Similarities Outweigh Differences
Focusing on a particular area of recovery does not change the fact that our similarities outweigh our differences.
The first time I shared in a meeting, I almost didn't. My situation felt too different. Everyone else had alcoholic spouses. My qualifier was my grandmother — dead ten years from the disease. What could I possibly have in common with the woman whose husband came home drunk last night?
Then she started talking about the guilt. About lying awake wondering if she'd done enough. About rehearsing conversations that never helped.

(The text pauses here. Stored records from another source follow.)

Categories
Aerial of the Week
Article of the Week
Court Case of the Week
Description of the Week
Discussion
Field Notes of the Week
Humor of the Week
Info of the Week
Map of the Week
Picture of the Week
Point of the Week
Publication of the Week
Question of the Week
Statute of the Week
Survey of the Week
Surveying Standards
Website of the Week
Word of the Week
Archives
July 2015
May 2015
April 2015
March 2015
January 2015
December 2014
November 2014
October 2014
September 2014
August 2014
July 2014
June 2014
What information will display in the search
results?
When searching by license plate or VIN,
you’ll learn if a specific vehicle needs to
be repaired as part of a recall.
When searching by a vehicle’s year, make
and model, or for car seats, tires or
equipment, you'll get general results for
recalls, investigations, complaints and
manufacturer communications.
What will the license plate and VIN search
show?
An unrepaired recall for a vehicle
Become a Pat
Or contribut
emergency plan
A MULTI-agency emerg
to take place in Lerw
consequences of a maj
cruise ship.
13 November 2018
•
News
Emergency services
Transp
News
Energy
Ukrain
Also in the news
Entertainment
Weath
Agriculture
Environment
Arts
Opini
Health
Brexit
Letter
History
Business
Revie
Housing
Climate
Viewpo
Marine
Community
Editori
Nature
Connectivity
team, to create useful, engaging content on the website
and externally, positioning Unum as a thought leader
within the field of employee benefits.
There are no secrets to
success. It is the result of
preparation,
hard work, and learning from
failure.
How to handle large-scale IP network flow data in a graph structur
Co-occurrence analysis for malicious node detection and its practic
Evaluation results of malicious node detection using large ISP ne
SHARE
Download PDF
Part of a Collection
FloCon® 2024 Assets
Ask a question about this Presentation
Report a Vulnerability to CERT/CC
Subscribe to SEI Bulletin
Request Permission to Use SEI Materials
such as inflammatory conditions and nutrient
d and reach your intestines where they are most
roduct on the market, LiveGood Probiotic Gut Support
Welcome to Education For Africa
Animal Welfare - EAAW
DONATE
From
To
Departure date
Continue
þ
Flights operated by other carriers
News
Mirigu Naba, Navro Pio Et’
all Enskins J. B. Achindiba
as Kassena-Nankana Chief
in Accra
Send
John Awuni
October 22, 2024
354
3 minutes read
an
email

About the exhaustion of loving someone who keeps choosing the bottle. And I thought: that's my whole childhood.
The relationships are different. The disease is the same. The fear, the anger, the desperate need to control — it doesn't matter whether the alcoholic is your spouse or your parent or your adult child. We all learned the same survival skills. We all carry the same wounds. We all need the same recovery.
I've gotten more help from people whose stories look nothing like mine than I ever expected. The man with the alcoholic son taught me about detachment. The teenager with two alcoholic parents taught me about courage. Our situations are different, but the language is the same. We understand each other in ways that people outside these rooms never will.
If I'm feeling like I don't belong in a meeting because my situation is different, I can listen for the feelings instead of the facts — and I'll find myself in someone else's story.